Fourth and more serious was the blatant dishonesty and double-speak that infused NEPAD rhetoric. Speaking at the four-day OAU Civil Society conference (June 10 – 14, 2002), President Obasanjo of Nigeria noted that the involvement of civil organisations was necessary to make NEPAD successful. “I would like to reiterate that much of what Africa has today gained in the areas of political and social sphere have been derived from the direct influence of Civil Society Organizations (CSOs). This attitude should continue”, he added (Daily Monitor [Addis Ababa], June 14, 2002. Web posted at All Africa). Prime Minister Meles Zenawi of Ethiopia also weighed in, saying that the role of civil society is essential in making sustainable development in Africa. Meles noted that the success of NEPAD lies in the collective efforts of all Africans at the grass-root levels (Daily Monitor [Addis Ababa], June 14, 2002). NEPAD also claimed to be “people-oriented”. Yet, the reality was totally different.
No civic group, church, political party, parliament, or democratic body took part in its formulation. Only a small coterie of African leaders deliberated on the document, excluding the political leadership of the rest of Africa. On Jan 9, 2001, representatives of some 200 social movements, organizations, and institutions meeting in Bamako, Mali, issued “The Bamako Declaration”, which strongly condemned the lack of consultation with civic society. Another joust came in March 2002, when the Southern African Catholic Bishops Conference (SACBC) slammed NEPAD, calling the plan “ambiguous” and some of its proposals “dubious”. The bishops averred that “NEPAD may not achieve its purpose because of lack of consultation with those the plan would affect” (Mail and Guardian, [Johannesburg], March 8, 2002).

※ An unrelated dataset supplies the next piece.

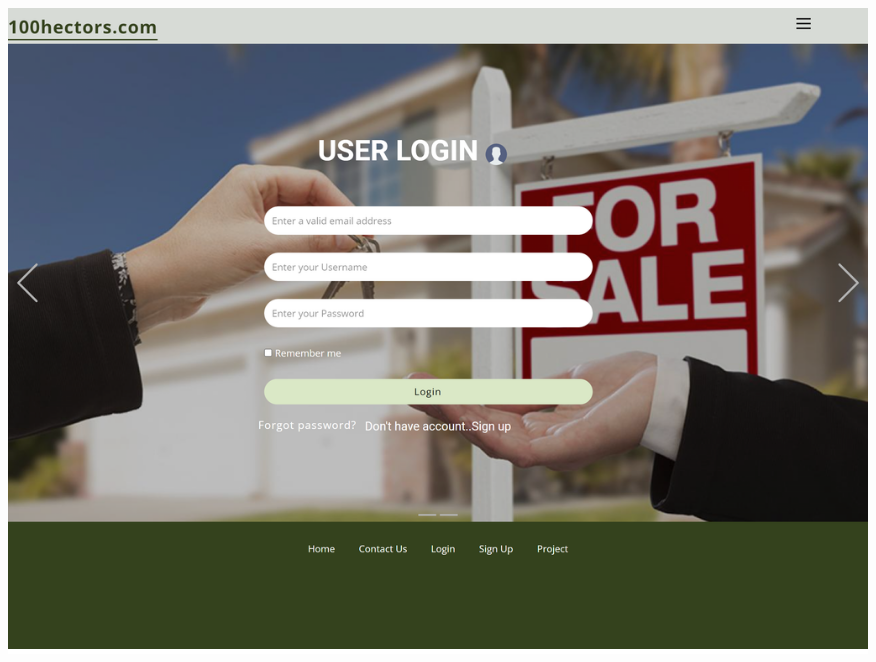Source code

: <img src="https://github.com/thiloth/Real-Estate-Management-System-DBMS/blob/main/SS/screencapture-file-D-Project-RealEstateDbmsProject-100hectorscom-Login-html-2022-09-11-21_26_30.png" width="900px"/>   
</div>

Overall, NEPAD was an unmitigated failure. President Abdoulaye Wade of Senegal, one of the chief architects of NEPAD, expressed the same view. During a visit to Tehran, Iran, in June 2006, he said the initiative had not produced results and needed a new lease of life. “NEPAD has failed. We did not choose the right people, they are not managers able to complete projects. NEPAD has not built a single mile of road,” he said.
In 2001, fewer than 14 of the 53 African countries were democratic; about 15 today. Never mind the absurdity of dictators standing in judgment of other despots. Even before the PRM was launched, there was backpedalling. President Mbeki of South Africa was reticent on how to implement peer review. “He talked vaguely about market reaction to the reviews, and a system of credit ratings for participating countries. Zambia’s Levy Mwanawasa, who was elected in dubious circumstances in Jan 2002, argued that `peer review must not be about isolation.’ And Mozambique’s Joaquim Chissano said it was too early to talk of peer pressure, even on countries as badly governed as Zimbabwe” (The Economist, June 22, 2002; p.44).
When the peer review mechanism was formally launched at the March 2003 Abuja meeting, it was “intended as a voluntary ‘self-monitoring’ system by which participating African countries would subject themselves to ongoing examination by other Africans in such priority areas as peace and security, democracy and political governance, and economic and corporate management” (Africa Recovery, May 2003; p.8). At the Abuja meeting, only 10 out of 53 African countries officially acceded to the PRM. Two years later, “Out of 53 members of the AU, only 23 have signed the Peer Review Protocol. Not even the shining example of democracy in Africa, Botswana, was prepared to subject itself to the Peer Review mechanism scrutiny . . . Of the 23 signatories only two, Rwanda and Ghana, underwent the PR process” (.Mmegi/The Reporter, Gaborone, July 12, 2005; web posted). Obviously, such a mechanism would not work if only the “good guys” signed up and there are no costs to the “bad guys” for nonparticipation.